ATI RN
ATI Exit Exam 180 Questions Quizlet
1. A client who wears glasses is under the care of a nurse. Which of the following actions should the nurse take?
- A. Store the glasses in a labeled case
- B. Clean the glasses with hot water
- C. Clean the glasses with a paper towel
- D. Store the glasses on the bedside table
Correct answer: A
Rationale: The correct action for the nurse to take is to store the glasses in a labeled case. This ensures the safety of the glasses and helps in their proper identification when needed. Cleaning the glasses with hot water (Choice B) can damage them, and using a paper towel (Choice C) can scratch the lenses. Storing the glasses on the bedside table (Choice D) can lead to misplacement or damage. Therefore, the most appropriate action is to store the glasses in a labeled case.
2. What is the most appropriate action when a patient experiences a fall in the hospital?
- A. Assess the patient for injuries
- B. Call for help
- C. Document the fall
- D. Notify the healthcare provider
Correct answer: A
Rationale: The correct answer is to assess the patient for injuries. When a patient experiences a fall in the hospital, the immediate concern is to check for any injuries that may require urgent care. Calling for help can be done after assessing the patient to ensure appropriate assistance is provided. Documenting the fall is important for the patient's medical record, but it is not the most immediate action needed. Notifying the healthcare provider can come after the initial assessment to update them on the situation.
3. A healthcare professional is preparing to administer an IV fluid bolus of 500 mL over 4 hours to a client who is dehydrated. The healthcare professional should set the IV pump to deliver how many mL/hr?
- A. 75 mL/hr.
- B. 100 mL/hr.
- C. 125 mL/hr.
- D. 150 mL/hr.
Correct answer: C
Rationale: Setting the IV pump to 125 mL/hr ensures the correct infusion rate for delivering 500 mL over 4 hours. To calculate the mL/hr rate, divide the total volume to be infused (500 mL) by the total time for infusion (4 hours): 500 mL / 4 hours = 125 mL/hr. Choice A (75 mL/hr) is too low and would result in an insufficient infusion rate, potentially delaying fluid resuscitation. Choice B (100 mL/hr) would also be too low and not deliver the fluid within the specified time frame. Choice D (150 mL/hr) is too high and would infuse the fluid too quickly, potentially causing fluid overload and complications.
4. A nurse is preparing an in-service for a group of nurses about malpractice issues in nursing. Which of the following examples should the nurse include in the teaching?
- A. Leaving a nasogastric tube clamped after administering oral medication.
- B. Documenting communication with a provider in the progress notes of the client's medical records.
- C. Administering potassium via IV bolus.
- D. Placing a yellow bracelet on a client who is at risk for falls.
Correct answer: C
Rationale: Administering potassium via IV bolus is a malpractice issue due to the risk of cardiac complications. Option A is incorrect as leaving a nasogastric tube clamped after administering oral medication can lead to complications but is not directly linked to malpractice. Option B is incorrect as documenting communication with a provider in the progress notes is a necessary part of nursing practice. Option D is incorrect as placing a yellow bracelet on a client at risk for falls is a safety measure to prevent falls and is not related to malpractice issues.

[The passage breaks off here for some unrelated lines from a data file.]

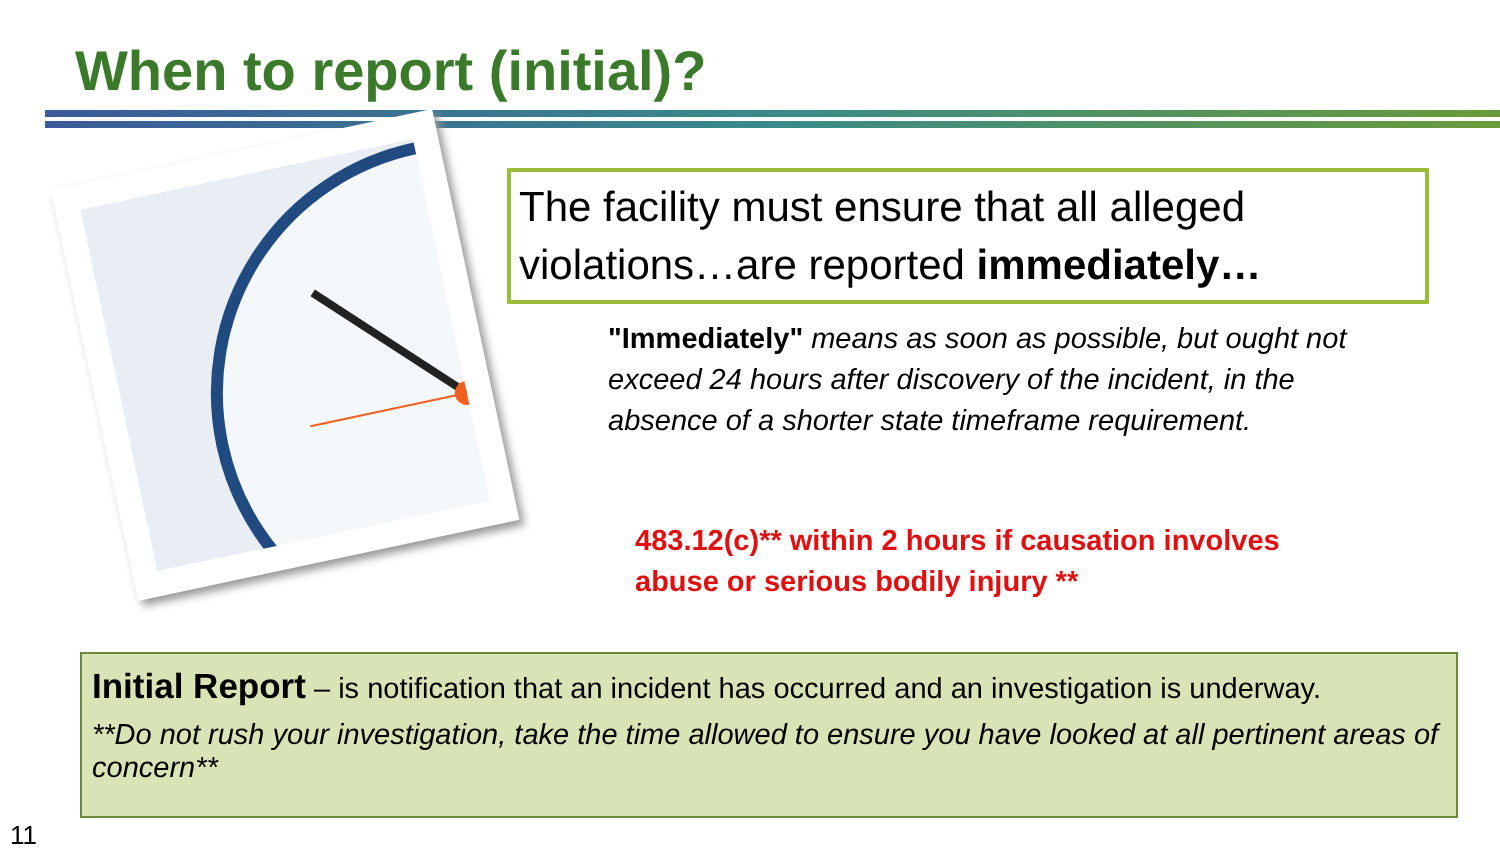When to report (initial)?
The facility must ensure that all alleged violations…are reported immediately…
"Immediately" means as soon as possible, but ought not exceed 24 hours after discovery of the incident, in the absence of a shorter state timeframe requirement.
483.12(c)** within 2 hours if causation involves abuse or serious bodily injury **
Initial Report – is notification that an incident has occurred and an investigation is underway.
**Do not rush your investigation, take the time allowed to ensure you have looked at all pertinent areas of concern**
11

5. A nurse is planning care for a client who has a closed head injury and has an intraventricular catheter. Which of the following interventions should the nurse include to reduce the risk for infection?
- A. Keep the head of the bed elevated to 30 degrees.
- B. Administer IV antibiotics prophylactically.
- C. Change the catheter insertion site every 24 hours.
- D. Monitor the insertion site for redness.
Correct answer: D
Rationale: The correct answer is to monitor the insertion site for redness. This intervention helps detect signs of infection early in clients with intraventricular catheters. Keeping the head of the bed elevated to 30 degrees is important for managing intracranial pressure but does not directly reduce the risk of infection. Administering IV antibiotics prophylactically is not recommended as a routine practice due to the risk of antibiotic resistance and should only be done based on culture results. Changing the catheter insertion site every 24 hours is unnecessary and increases the risk of introducing new pathogens.